最初は,単に載っていないだけかと思っていましたが,その他の盤については ほぼ洩れがなく掲載されている様でした。ですので,このカタログが出た当時には まだリリースされていなかったと考えるのが自然な様です。 どうやら,必ずしも番号順にリリースされていないどころか, この混乱時期にはかなりバラバラにリリースされていたようです。




[Down Beat Jazz Reviews 1960]

後に (2004年10月頃) 有名な Jazz 新聞/雑誌である Down Beat に掲載されていたアルバムレビューを 一年ごとに単行本に纏めた “Down Beat's Jazz Record Reviews Volume V” を入手しました。このハードカバーの単行本には, 1960年の Down Beat 誌で紹介されたレビューが 全て収録されていますが,この本の 31ページに “Quintet In Chicago” のレビューが載っているのを見付けました。 ちなみに五つ星 ★★★★★ の最高評価でした。

なお,この単行本には, MG-20586 / SR-60246 “After The Ball / Frank D'Rone”MG-20588 / SR-60244 “The Two Of Us / Dinah Washington & Brook Benton” のレビューも掲載されていました。 ちなみに,それらのアルバムは上述のカタログにも掲載されています。

より確実には,1960年に発行された全ての Down Beat 誌を調べて, 何月頃にレビューが載っているのかを調べる必要がありますが, 以上のことから, “Quintet In Chicago” は恐らくは 1960年末にリリースされたものと考えられます。 なんと,当初の予想に反して,録音からリリースまで 2年近くの間が あいていたことになります。

1959年といえば, Cannonball AdderleyRiverside レーベルに活動拠点を移し,幾多のヒットアルバムを量産し始めた時期です。 一方 John Coltrane は, Atlantic レーベルに移籍して名盤 “Giant Steps” を吹き込む年にあたります。 それらの契約事項の絡みもあったのか, Mercury レーベルの混乱期に重なったためか, ともあれ録音からリリースまでにはかなりの間があいてしまったのは事実の様です。

以上のことから,アルバム “Quintet In Chicago” は,1960年末にステレオ / モノーラル同時リリース だったと考えるのが自然でしょう。


予想外に短命だった?

[LS-86009]

もうひとつ興味深い記述を見付けました。 “Quintet In Chicago” は,のちに (1964年末?) Limelight レーベル から “Cannonball & Coltrane” (LM-82009 / LS-86009) としてリイシューされましたが,その見開きジャケットの内側に貼付されている ブックレットに,以下の記載が見られます。

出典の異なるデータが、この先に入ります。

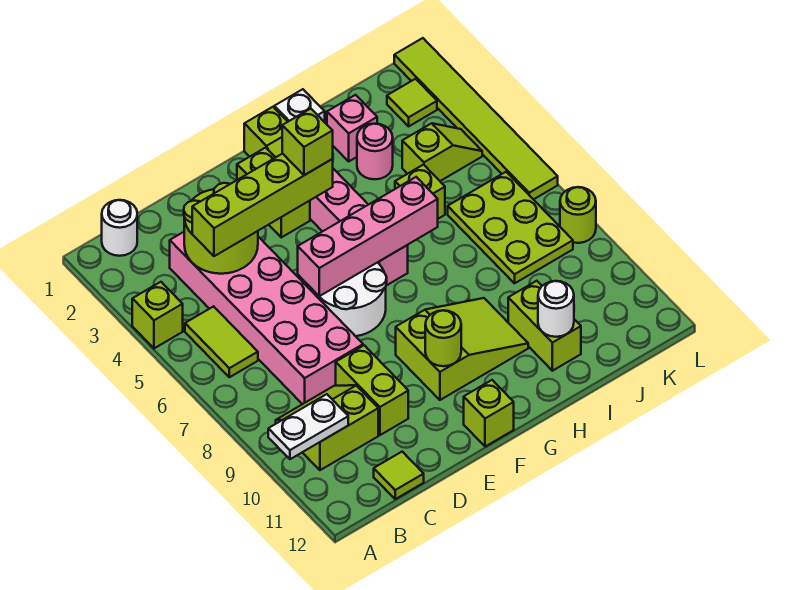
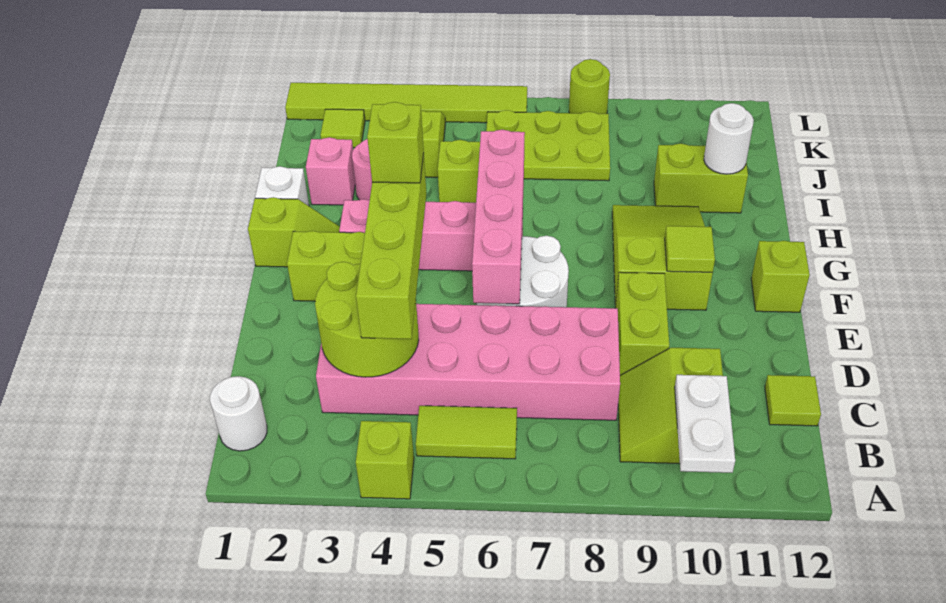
lime 1x2 brick [336,345,408,435] -> lime 1x2 brick turned to [616,272,669,375]
lime 1x1 round brick [425,310,461,366] -> lime 1x1 tile [665,226,715,273]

      This album originally appeared on Mercury Records as
      THE CANNONBALL ADDERLEY QUINTET IN CHICAGO.
      Unavailable for several years, it is herein reissued
      because of historical importance.

Several years なのですから,1年ではないでしょう。 少なくとも 2年近くは廃盤だったということになります。 つまり,逆算すると 1962年末か1963年初頭には すでにリリースが止まっていたということになり, オリジナルの “Quintet In Chicago” (MG-20449 / SR-60134) は,ほんの 2〜3年しかリリースされていなかったことになります。 これまた予想に反して,この名盤のオリジナル盤は,意外と短命な リリースだったことになります。

余談ですが,この Limelight レーベル からのリイシューのあと,1960年代末期にもう一回リイシューが行われています。 廉価リリース専門の Wing レーベル から SRW-16362 (ステレオのみ) として “Quintet In Chicago” のジャケを使ってリリースされています。 ただし,ディスコグラフィーによると,収録曲が変更されており, “Limehouse Blues”“The Tune Of Hickory Stick” に どういうわけだか差し替えられているそうです。